_Job item_
Please turn every line from the start of the rows through the line containing "持了 2021 年的势头。********", inclusive, into a JSON list of strings, one string per line, leaving out blank lines.

/---

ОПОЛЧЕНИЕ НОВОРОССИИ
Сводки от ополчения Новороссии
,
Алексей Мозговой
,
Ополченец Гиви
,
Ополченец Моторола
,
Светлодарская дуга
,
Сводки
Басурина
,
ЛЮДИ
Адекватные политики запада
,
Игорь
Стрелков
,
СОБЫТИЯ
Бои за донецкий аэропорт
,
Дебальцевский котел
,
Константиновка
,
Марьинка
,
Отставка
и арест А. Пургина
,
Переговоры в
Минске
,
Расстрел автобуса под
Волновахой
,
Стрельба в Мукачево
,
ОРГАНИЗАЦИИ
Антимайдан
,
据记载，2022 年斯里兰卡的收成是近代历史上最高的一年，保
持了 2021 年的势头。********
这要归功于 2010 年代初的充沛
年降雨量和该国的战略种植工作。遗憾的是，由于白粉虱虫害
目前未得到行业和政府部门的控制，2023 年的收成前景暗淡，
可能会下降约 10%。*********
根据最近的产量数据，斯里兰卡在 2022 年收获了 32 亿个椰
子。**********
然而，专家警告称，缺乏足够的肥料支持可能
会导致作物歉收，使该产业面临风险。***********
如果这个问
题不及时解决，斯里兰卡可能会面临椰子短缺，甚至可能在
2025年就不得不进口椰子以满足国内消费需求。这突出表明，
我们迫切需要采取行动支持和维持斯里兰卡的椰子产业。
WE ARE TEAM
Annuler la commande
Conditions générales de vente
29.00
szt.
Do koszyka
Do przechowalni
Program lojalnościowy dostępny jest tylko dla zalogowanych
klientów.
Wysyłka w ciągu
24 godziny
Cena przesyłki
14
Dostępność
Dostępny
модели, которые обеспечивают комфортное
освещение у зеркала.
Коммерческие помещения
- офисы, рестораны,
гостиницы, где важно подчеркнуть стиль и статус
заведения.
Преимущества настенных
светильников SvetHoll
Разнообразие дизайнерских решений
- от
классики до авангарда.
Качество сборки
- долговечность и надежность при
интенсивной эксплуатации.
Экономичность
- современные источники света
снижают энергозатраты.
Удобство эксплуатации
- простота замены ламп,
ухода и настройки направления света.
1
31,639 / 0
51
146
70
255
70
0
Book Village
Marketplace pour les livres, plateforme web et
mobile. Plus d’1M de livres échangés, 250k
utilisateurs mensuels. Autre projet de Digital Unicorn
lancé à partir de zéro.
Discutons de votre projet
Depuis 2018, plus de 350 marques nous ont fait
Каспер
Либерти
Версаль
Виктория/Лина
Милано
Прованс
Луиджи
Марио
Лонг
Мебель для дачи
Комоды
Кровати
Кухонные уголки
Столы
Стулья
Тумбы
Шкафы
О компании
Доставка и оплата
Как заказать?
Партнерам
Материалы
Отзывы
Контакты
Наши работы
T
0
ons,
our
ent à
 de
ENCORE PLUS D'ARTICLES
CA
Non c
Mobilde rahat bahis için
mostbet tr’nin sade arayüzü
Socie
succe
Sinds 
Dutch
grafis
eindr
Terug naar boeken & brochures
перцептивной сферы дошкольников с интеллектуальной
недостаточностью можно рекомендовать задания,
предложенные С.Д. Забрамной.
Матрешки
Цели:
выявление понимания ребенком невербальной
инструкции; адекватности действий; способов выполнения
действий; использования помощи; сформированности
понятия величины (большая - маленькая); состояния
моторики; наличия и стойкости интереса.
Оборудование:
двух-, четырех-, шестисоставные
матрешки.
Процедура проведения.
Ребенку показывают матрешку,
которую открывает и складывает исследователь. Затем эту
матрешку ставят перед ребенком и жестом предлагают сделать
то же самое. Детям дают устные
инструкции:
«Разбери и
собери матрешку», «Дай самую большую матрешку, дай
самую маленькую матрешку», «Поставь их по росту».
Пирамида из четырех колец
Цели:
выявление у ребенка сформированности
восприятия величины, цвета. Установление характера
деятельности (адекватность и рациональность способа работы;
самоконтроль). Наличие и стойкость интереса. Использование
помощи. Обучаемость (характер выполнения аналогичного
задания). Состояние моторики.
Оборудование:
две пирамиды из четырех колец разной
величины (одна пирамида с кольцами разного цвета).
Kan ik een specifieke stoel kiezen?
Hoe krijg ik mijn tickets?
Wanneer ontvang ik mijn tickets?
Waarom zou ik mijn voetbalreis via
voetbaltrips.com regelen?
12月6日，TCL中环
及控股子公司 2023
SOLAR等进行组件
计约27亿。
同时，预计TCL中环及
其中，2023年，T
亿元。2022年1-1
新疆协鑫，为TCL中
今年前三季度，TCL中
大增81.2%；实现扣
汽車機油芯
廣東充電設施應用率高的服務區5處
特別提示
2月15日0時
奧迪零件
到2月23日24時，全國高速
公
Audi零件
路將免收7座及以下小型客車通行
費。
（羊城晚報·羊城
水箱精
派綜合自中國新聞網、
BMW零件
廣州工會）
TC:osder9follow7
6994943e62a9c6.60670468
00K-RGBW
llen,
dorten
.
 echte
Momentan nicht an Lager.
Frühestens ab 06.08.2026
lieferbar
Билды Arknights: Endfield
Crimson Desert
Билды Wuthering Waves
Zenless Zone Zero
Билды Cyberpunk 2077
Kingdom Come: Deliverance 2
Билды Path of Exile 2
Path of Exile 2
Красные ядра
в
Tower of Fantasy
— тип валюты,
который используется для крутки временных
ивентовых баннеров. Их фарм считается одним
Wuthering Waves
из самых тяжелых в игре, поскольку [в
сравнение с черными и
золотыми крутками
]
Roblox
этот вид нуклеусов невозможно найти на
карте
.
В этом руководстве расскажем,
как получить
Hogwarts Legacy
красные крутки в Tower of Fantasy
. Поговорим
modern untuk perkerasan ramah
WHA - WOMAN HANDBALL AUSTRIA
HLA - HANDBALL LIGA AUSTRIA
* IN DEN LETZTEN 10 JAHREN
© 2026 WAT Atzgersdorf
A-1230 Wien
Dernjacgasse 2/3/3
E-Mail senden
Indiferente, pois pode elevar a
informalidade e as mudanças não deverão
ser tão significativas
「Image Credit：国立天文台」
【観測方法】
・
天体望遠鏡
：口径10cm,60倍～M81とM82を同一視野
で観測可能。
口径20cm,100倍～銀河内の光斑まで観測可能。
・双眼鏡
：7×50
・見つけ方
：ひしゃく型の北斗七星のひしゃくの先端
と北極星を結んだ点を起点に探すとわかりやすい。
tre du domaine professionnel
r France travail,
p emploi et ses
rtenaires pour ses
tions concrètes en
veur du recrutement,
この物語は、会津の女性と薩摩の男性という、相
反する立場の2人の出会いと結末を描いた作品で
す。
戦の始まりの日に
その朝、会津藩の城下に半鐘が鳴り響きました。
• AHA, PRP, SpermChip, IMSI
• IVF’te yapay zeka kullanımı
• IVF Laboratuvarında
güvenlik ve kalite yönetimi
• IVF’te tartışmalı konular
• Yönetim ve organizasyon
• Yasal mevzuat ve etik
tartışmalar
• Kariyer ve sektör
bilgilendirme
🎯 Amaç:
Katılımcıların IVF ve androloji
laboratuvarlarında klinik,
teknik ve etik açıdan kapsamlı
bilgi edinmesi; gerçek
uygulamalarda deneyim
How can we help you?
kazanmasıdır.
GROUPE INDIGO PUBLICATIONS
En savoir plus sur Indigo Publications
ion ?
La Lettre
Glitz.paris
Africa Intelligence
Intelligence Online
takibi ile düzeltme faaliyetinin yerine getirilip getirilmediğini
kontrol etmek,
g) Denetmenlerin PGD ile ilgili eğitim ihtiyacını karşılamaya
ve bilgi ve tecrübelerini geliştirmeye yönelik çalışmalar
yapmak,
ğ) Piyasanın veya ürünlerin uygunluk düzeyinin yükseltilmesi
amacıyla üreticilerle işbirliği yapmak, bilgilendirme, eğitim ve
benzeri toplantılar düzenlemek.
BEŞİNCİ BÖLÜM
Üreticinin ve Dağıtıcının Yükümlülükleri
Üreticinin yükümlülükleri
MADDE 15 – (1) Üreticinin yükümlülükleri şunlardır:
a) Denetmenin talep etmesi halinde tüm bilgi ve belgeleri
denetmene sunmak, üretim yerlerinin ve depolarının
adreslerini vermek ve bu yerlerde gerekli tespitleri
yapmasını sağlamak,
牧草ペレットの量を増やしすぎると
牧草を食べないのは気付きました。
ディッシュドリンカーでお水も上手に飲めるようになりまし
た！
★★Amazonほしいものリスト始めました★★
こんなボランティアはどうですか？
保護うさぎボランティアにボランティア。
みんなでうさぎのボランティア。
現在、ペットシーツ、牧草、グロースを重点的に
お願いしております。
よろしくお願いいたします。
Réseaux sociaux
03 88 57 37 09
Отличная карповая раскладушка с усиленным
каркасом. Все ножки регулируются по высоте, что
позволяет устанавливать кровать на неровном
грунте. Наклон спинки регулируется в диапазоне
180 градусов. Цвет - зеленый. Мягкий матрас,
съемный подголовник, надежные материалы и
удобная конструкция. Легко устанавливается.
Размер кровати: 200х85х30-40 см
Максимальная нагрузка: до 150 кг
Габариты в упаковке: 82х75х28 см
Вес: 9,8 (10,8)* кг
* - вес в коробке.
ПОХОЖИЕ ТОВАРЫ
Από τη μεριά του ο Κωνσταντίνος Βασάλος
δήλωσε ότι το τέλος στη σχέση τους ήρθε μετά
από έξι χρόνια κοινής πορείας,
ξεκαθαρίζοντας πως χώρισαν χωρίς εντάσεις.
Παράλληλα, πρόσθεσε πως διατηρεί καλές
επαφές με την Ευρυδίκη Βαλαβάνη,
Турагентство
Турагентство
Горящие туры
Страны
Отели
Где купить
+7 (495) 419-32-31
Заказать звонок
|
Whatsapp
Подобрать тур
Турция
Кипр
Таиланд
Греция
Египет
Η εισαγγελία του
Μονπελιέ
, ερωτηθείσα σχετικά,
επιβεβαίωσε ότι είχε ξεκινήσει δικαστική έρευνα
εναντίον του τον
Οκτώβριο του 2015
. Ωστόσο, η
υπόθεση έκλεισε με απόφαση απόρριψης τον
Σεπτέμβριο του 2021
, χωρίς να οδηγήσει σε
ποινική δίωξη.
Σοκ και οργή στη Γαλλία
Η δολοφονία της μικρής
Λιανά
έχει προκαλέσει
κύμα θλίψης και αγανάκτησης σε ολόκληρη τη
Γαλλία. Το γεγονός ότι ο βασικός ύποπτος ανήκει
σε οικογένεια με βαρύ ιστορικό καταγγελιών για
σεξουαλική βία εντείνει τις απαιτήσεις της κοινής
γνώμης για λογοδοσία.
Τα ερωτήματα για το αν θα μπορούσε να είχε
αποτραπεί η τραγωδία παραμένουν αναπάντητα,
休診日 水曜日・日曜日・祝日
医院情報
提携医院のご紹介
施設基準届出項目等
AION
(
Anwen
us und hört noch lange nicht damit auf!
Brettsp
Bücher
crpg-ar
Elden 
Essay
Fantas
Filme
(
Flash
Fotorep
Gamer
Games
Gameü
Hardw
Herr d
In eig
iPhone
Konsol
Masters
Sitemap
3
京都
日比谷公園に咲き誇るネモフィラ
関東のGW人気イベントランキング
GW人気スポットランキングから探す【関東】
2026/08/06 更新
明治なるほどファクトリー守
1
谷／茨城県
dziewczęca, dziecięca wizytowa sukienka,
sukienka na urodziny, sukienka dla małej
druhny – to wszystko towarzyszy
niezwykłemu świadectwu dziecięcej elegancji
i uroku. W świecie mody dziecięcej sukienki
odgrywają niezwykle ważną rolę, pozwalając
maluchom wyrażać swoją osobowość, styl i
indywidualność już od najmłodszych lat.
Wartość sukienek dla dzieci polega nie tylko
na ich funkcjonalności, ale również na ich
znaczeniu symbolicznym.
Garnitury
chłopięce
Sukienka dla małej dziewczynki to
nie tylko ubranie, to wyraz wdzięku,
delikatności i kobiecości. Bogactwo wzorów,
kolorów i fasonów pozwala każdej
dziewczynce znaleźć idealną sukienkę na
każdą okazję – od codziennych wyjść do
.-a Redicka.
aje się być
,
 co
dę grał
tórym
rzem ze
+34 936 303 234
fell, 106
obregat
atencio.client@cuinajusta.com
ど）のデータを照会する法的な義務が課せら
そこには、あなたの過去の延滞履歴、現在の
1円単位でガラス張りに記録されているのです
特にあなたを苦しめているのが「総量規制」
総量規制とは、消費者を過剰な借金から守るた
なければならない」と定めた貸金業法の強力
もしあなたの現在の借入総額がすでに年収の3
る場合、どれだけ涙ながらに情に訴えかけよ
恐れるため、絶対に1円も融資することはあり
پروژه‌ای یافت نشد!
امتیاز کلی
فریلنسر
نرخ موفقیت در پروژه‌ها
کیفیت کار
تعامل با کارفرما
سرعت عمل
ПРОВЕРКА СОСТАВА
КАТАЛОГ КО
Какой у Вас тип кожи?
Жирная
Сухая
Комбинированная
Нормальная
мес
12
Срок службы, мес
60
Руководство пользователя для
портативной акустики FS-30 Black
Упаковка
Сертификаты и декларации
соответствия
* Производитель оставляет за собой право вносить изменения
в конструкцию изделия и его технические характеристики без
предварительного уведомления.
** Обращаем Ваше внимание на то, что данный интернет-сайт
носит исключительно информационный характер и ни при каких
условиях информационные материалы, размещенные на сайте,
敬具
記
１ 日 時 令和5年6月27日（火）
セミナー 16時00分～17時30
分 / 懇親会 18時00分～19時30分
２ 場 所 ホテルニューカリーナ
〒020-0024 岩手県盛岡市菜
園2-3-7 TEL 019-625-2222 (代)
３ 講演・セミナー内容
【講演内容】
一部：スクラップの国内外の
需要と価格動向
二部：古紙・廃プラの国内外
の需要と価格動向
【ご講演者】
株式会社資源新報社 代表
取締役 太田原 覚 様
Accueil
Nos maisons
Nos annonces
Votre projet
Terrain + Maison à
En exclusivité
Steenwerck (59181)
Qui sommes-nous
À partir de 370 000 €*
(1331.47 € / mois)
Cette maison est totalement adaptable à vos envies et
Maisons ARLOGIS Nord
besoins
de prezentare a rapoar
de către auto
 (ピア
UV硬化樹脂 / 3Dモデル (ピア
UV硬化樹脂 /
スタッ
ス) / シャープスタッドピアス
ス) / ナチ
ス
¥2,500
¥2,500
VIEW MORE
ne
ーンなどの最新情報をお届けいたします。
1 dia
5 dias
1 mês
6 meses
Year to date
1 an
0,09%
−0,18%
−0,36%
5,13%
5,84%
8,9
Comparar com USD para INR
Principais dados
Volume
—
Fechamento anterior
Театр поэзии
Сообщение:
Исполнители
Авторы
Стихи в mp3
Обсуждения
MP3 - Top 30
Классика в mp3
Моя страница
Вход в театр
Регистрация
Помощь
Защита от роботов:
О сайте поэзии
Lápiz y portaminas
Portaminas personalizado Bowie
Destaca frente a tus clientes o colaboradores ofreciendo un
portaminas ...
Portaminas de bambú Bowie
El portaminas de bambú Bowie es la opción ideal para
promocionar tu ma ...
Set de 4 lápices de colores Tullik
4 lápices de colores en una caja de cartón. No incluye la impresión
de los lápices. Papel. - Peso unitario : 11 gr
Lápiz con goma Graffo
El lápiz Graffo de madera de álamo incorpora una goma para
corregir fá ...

\---

_Written response_
[
  "ОПОЛЧЕНИЕ НОВОРОССИИ",
  "Сводки от ополчения Новороссии",
  ",",
  "Алексей Мозговой",
  ",",
  "Ополченец Гиви",
  ",",
  "Ополченец Моторола",
  ",",
  "Светлодарская дуга",
  ",",
  "Сводки",
  "Басурина",
  ",",
  "ЛЮДИ",
  "Адекватные политики запада",
  ",",
  "Игорь",
  "Стрелков",
  ",",
  "СОБЫТИЯ",
  "Бои за донецкий аэропорт",
  ",",
  "Дебальцевский котел",
  ",",
  "Константиновка",
  ",",
  "Марьинка",
  ",",
  "Отставка",
  "и арест А. Пургина",
  ",",
  "Переговоры в",
  "Минске",
  ",",
  "Расстрел автобуса под",
  "Волновахой",
  ",",
  "Стрельба в Мукачево",
  ",",
  "ОРГАНИЗАЦИИ",
  "Антимайдан",
  ",",
  "据记载，2022 年斯里兰卡的收成是近代历史上最高的一年，保",
  "持了 2021 年的势头。********"
]